Californians once took great pride in our educational system.  We built one of the greatest public education systems in the world, both K-12 and higher ed.  We passed prop 98 to protect education funding and a majority has consistenly supported school funding at higher levels. However, in the last few years, things have been slipping. The Republicans have been working to subtly undermine the grounds that Prop 98 has stood upon, and they have their sights set on bigger chunks of money in the next budget fight.

Today, educational advocates are going to testify in the budget conference committee. From janitors to teachers, aides to superintendents, the entire school team needs to be represented as we work towards protecting the future of this state.  Education is simply THE key to our economic future, if we neglect it now, we solve no long-term problems and only create more.

The hearing begins this morning at 10:30 in the Capitol, but the fight will go all the way through a deal.  And, according to State Controller John Chiang, we need to have a deal by June 15:

The cash shortage will be four times as bad as this past winter, when California stopped infrastructure projects and delayed payments to vendors and refunds to taxpayers.

State Controller John Chiang told lawmakers Friday that declining tax revenue will cause the state’s treasury to fall $2.1 billion into the red in July.
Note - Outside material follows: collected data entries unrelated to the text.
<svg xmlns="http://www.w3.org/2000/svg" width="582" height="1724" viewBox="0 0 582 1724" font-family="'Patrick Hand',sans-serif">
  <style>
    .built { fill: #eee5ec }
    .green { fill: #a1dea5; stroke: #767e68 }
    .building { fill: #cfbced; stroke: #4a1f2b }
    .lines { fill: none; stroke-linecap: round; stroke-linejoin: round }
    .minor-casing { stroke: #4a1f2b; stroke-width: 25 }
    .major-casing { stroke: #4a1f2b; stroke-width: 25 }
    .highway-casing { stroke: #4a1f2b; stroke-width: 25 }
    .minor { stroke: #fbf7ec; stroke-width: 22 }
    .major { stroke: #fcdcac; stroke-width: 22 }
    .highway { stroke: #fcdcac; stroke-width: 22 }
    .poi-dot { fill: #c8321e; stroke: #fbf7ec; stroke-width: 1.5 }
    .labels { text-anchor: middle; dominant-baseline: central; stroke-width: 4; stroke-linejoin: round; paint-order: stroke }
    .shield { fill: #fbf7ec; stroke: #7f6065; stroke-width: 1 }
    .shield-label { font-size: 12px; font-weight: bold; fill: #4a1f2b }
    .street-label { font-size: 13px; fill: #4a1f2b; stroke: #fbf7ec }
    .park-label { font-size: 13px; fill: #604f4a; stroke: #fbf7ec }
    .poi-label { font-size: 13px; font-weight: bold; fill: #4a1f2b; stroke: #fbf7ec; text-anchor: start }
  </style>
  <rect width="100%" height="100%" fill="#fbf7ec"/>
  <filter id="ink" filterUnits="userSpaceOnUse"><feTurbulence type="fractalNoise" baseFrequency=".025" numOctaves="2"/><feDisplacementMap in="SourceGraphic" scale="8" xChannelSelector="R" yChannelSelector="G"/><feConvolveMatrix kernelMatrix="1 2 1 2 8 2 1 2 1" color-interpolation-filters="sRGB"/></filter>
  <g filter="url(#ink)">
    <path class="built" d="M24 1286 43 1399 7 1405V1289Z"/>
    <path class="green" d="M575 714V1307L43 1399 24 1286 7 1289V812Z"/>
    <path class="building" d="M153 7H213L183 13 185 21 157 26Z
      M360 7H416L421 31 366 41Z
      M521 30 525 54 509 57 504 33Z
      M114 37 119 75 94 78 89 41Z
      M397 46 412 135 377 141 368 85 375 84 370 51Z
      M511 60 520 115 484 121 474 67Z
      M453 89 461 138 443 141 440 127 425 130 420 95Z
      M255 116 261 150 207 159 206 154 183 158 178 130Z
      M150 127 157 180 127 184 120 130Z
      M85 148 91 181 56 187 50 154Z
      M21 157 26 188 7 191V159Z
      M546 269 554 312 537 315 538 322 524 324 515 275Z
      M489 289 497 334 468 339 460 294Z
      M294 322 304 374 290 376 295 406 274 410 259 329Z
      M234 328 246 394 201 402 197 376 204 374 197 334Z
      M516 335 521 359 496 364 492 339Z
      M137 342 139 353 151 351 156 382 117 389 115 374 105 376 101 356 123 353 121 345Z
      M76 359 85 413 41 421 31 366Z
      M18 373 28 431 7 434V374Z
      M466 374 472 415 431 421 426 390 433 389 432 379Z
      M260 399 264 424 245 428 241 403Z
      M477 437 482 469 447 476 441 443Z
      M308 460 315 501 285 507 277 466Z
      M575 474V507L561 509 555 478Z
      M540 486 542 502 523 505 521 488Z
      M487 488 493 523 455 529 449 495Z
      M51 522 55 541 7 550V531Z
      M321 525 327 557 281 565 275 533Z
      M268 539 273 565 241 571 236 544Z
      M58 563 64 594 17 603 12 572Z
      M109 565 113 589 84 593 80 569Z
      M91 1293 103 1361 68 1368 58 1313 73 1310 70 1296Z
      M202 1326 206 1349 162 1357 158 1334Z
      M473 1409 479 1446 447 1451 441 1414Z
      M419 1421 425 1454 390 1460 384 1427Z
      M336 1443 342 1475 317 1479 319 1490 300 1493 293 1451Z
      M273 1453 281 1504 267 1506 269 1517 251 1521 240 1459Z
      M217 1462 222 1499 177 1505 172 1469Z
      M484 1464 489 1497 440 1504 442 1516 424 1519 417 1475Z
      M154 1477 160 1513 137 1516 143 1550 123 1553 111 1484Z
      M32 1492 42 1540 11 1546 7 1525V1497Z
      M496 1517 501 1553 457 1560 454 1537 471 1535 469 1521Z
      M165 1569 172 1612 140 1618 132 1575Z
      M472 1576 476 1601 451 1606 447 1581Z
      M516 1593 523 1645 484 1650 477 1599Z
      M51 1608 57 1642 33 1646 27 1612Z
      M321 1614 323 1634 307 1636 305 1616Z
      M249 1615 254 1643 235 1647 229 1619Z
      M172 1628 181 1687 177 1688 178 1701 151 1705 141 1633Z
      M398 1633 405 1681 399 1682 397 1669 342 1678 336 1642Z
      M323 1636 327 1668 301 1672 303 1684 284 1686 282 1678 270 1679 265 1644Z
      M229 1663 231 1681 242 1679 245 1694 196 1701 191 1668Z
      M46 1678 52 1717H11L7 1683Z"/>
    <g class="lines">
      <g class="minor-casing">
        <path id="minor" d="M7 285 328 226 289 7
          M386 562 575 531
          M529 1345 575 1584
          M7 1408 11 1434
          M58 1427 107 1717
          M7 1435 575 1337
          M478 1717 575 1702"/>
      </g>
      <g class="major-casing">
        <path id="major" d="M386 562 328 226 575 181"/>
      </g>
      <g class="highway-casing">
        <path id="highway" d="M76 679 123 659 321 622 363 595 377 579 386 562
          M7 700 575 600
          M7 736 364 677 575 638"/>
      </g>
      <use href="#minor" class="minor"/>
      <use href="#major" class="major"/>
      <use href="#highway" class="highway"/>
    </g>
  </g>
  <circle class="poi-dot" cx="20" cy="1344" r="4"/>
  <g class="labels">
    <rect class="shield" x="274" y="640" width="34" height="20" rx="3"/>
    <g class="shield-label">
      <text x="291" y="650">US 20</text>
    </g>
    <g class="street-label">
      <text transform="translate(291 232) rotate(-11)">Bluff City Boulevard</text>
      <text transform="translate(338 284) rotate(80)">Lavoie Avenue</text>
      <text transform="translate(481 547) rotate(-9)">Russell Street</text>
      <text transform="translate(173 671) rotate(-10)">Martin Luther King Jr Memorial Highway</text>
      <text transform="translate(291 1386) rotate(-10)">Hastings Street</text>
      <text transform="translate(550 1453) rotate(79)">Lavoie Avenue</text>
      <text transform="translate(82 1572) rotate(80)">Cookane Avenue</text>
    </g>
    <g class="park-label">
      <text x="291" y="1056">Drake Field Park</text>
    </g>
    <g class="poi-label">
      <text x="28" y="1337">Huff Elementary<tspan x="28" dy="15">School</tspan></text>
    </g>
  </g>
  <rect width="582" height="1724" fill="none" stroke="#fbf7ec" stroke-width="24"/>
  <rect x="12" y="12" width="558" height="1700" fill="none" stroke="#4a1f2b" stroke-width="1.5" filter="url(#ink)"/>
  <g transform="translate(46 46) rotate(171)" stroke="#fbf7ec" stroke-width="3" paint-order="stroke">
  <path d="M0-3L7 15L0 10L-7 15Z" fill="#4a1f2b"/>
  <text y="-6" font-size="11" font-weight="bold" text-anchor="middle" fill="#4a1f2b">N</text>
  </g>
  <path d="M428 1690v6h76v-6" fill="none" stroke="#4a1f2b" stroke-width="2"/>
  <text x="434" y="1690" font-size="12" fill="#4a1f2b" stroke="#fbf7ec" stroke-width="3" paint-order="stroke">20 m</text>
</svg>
He urged lawmakers to pass a budget by the June 15 constitutional deadline. If they don’t act quickly to cut spending or raise revenue, Chiang said the deficit will hit $14.3 billion by December.(News10 (AP) 6/1/09)

As we move forward over the next two weeks, we are surely going to try to see some attempts by interest groups to get their perspectives heard.  However, given the time-sensitive nature of this, one has to wonder how much public input we are going to get.  Crisis-based budgeting only breeds more crises.
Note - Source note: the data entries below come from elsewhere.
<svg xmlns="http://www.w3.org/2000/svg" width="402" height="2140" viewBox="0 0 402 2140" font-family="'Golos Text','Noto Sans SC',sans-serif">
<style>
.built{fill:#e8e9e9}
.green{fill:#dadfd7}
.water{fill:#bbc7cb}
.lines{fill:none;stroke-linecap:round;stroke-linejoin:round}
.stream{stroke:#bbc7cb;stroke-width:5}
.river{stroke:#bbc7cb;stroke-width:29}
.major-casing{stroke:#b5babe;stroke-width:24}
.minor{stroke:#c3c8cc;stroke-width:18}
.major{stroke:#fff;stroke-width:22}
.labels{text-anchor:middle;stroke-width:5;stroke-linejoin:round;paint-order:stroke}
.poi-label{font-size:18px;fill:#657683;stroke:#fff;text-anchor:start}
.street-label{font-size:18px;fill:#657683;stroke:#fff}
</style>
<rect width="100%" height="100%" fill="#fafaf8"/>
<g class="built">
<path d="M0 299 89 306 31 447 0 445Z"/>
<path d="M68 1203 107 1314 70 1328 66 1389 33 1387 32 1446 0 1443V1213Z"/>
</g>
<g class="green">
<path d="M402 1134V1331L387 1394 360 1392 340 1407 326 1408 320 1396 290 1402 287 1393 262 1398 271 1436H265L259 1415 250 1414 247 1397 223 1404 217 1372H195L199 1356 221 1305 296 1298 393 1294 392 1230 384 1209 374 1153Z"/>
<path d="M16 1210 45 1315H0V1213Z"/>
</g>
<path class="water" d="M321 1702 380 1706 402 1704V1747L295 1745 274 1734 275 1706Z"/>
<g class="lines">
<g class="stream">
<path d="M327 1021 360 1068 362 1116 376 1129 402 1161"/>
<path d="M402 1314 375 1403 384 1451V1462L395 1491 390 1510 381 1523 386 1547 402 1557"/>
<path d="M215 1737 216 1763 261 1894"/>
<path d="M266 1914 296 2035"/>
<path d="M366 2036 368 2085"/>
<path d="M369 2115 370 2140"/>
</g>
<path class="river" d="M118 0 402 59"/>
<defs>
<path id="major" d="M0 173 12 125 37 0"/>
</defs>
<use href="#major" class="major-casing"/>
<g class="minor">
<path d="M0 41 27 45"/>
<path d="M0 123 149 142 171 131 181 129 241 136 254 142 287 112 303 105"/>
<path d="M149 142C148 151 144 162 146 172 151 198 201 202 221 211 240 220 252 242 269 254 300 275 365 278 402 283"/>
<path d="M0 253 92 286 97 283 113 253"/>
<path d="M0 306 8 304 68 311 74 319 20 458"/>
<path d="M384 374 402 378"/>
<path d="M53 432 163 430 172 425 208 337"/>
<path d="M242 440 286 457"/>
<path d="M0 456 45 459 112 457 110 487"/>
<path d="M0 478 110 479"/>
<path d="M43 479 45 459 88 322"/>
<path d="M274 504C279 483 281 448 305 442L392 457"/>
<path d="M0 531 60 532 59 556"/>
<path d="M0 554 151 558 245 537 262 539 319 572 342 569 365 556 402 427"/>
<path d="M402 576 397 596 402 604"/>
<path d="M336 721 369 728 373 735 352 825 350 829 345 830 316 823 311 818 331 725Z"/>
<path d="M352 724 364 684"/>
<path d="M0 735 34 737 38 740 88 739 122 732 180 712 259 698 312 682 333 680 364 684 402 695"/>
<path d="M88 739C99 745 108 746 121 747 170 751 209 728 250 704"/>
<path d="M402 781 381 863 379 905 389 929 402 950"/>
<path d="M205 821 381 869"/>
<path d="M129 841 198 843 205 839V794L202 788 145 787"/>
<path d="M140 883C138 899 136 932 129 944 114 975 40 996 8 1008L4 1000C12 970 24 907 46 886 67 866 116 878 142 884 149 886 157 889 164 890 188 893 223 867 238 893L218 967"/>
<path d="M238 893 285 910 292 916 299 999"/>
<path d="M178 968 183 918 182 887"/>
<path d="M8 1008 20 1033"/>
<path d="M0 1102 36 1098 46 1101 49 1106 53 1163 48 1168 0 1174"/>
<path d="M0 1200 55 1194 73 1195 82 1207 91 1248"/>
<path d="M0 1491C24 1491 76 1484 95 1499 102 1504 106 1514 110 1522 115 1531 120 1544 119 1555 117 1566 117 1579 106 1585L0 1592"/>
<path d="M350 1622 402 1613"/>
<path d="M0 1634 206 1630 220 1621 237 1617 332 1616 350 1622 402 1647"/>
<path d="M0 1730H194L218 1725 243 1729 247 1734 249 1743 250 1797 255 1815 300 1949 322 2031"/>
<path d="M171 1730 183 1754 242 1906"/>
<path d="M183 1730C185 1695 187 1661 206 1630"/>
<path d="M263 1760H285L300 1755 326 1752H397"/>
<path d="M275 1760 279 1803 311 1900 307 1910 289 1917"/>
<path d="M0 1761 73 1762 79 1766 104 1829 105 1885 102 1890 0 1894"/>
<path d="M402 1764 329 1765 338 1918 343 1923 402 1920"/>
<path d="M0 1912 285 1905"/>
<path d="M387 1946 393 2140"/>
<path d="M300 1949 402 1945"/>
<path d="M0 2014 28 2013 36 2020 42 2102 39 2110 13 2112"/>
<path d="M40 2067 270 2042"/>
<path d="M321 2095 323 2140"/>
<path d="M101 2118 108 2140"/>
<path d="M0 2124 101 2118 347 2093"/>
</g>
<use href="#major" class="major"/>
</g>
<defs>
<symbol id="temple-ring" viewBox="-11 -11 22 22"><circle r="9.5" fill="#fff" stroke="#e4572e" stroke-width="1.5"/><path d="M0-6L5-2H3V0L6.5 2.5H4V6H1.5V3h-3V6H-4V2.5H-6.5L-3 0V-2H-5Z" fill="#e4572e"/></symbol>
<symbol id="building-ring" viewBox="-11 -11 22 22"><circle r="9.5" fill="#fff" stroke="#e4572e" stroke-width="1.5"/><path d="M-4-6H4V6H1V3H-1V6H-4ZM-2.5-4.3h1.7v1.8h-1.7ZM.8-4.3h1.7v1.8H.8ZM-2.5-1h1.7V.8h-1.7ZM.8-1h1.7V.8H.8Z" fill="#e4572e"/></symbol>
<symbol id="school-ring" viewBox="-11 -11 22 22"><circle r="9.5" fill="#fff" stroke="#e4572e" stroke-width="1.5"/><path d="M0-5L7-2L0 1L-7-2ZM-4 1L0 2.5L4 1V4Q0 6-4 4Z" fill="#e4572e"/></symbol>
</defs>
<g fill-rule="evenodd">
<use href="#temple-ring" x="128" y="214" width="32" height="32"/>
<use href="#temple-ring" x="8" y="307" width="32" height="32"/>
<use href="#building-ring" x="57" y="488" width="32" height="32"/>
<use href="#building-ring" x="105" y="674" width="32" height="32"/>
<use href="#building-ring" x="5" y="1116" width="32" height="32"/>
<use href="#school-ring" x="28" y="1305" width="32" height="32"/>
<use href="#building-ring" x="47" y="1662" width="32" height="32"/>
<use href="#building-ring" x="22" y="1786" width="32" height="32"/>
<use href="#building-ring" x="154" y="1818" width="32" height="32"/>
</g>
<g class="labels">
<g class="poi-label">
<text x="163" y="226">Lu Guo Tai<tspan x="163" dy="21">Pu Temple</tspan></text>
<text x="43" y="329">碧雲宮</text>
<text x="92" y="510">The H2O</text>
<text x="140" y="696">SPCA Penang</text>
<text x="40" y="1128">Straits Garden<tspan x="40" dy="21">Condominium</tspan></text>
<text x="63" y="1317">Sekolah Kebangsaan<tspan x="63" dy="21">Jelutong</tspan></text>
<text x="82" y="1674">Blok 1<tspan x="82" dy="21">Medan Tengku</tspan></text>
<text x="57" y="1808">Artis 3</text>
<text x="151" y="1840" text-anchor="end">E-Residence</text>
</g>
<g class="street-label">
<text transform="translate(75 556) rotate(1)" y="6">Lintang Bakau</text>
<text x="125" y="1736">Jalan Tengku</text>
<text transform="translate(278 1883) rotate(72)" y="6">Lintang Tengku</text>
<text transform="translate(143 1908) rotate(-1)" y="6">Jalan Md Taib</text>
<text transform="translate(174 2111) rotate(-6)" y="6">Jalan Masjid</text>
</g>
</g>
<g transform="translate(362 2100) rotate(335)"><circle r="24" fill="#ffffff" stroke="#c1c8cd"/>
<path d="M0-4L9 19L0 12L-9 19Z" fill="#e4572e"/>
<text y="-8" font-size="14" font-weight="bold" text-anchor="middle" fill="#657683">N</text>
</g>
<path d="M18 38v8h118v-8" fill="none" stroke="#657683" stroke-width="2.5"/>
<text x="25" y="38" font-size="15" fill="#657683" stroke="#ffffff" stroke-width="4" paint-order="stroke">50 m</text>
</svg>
4 thoughts on “You Can Tell A Lot about us through Our Education Budget As Chiang Calls for a Deal by June 15”

  1. This is where a federal backstop would be very, very helpful.

    I also am coming to believe that the way CA can earn that is for the Democrats in the legislature to propose something serious and reasonable in terms of taxes. Doesn’t matter if it’ll get a 2/3rds vote or not (and I’m growing tired of Democrats using the 2/3rds rule as a crutch for not offering progressive solutions). All they need to do is seriously propose an idea and organize around it and try to sell it. That will give the White House confidence that there are people in CA government trying to right the ship, and make them less worried that even a backstop that costs them nothing will enable bad behavior.

    (And I hate that frame, “enable bad behavior”, but it’s clear that’s what the White House thinks any federal aid to CA would accomplish.)

  2. Should we kill AIDS patients and scrap all vocational training and substance abuse programs in prisons, close most state parks, eliminate Calworks, murder AIDs patients by denying their medicine and kill the elderly by removing in home health services?

    If CTA and the education lobby don’t see the common purpose, and keep treating this as a zero sum game, they are as much of the problem as Schwarzenegger and Chuck Devore.